KeePass has been mentioned a few times before, recommended to be your encrypted password database manager and I have been using it exclusively for all of my passwords for months. It’s a great tool to prevent your accounts from getting Gawkered. With an app on my phone (KeePassDroid), a portable version on my USB drive, and installed at both home and work, I didn’t think KeePass could get much better. To my pleasant surprise, there are two ways it gets better that I haven’t talked about before – better Firefox integration and a seamless synchronization service.
After the Auto-Type of KeePass had misfired one time too many (usually my fault because I had clicked elsewhere on my way to activate the Auto-Type), I looked around to see if there was anything that allowed for a tighter integration of KeePass and Firefox. That is when I found KeeFox. KeeFox bridges KeePass and Firefox. When you’re visiting a site that matches the URL of one of your entries, it will auto fill-in the fields from your database. If a site has multiple URLs where you might sign in, you can create an ‘Alternate URL’ field for the entry and it will then work to auto sign-in.
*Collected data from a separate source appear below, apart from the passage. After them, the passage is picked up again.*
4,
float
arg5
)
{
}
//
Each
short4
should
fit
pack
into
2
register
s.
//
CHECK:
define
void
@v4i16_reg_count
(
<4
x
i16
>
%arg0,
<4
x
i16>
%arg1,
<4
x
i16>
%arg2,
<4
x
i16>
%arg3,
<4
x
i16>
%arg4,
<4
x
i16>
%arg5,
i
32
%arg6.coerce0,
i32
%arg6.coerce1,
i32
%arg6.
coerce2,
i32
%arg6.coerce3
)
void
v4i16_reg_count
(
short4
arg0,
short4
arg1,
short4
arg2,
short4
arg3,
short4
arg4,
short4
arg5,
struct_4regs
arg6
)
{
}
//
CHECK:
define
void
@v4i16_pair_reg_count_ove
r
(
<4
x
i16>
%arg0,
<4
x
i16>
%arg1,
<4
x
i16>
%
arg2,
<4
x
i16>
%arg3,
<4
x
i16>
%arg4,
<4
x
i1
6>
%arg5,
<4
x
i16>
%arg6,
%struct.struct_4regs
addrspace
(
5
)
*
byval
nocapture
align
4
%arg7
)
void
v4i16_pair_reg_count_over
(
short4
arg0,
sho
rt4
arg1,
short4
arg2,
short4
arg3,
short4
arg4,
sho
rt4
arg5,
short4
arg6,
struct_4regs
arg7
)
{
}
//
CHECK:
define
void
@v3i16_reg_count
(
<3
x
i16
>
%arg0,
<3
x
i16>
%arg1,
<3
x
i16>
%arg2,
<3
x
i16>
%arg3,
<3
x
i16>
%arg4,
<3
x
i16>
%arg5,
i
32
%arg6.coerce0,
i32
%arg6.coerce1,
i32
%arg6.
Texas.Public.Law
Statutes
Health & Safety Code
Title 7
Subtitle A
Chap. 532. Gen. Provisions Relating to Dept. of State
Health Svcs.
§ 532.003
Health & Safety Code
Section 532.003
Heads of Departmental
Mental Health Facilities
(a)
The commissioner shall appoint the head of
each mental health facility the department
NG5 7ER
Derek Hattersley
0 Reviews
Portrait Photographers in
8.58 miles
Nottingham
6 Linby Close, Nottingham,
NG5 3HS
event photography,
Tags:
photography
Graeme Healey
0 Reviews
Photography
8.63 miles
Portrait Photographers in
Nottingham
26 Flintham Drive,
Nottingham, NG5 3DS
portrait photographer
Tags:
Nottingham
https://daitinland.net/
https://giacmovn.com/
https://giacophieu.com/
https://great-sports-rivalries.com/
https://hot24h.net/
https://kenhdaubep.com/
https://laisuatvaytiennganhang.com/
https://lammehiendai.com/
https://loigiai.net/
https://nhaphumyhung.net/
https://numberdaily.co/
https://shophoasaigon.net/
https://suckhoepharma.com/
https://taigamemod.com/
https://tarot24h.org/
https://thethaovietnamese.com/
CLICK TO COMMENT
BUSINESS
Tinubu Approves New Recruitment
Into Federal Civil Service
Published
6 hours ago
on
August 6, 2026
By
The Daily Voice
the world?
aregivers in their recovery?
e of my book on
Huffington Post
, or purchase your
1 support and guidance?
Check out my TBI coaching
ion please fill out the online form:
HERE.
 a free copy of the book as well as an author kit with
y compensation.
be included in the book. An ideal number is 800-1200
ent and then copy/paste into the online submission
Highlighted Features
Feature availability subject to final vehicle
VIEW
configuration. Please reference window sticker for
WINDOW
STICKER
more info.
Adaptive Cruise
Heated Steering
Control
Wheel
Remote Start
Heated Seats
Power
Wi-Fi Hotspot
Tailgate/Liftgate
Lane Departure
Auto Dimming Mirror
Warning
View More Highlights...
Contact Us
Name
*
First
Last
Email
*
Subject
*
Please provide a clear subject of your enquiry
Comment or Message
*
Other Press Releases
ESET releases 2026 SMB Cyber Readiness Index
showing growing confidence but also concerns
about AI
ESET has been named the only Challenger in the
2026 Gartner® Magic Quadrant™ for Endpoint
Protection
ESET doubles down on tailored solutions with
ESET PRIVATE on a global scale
It has a toolbar that can act like bookmarks or can be turned off as well. If you sign in to a page that doesn’t have an entry in your database, KeeFox will prompt if you want it to automatically create one. KeeFox will take over for you instead of the Firefox password manager, keeping everything secure inside your encrypted database.
Having KeePass on a USB drive, phone, and home and work computers doesn’t do a whole lot of good if the database is out of date. If you add two entries to the database in two different locations, it’s just a nightmare waiting to happen. To carry the database to all of these places, I use Dropbox to host my database so it’s always accessible and kept up to date in all the different locations. It also holds a portable version of the app so I can get to KeePass in different situations. I figured using Dropbox would work fine, as long as I remembered to close out KeePass each time I left a location. Of course, I didn’t always remember to do that and soon I would have multiple versions of my password database floating around.
Fortunately, in that situation, you’re greeted with this prompt:
Using the top option, Synchronize, KeePass will load the server database and merge your local changes into it. Everything is in sync again! This is a great service and easily extends the portability of KeePass. This is a built-in function and automatically detects file differences like this when you hit the save button on your database, even if you haven’t made any changes locally but want to load the latest version from the cloud.
Have any other tips and tricks worth knowing for KeePass?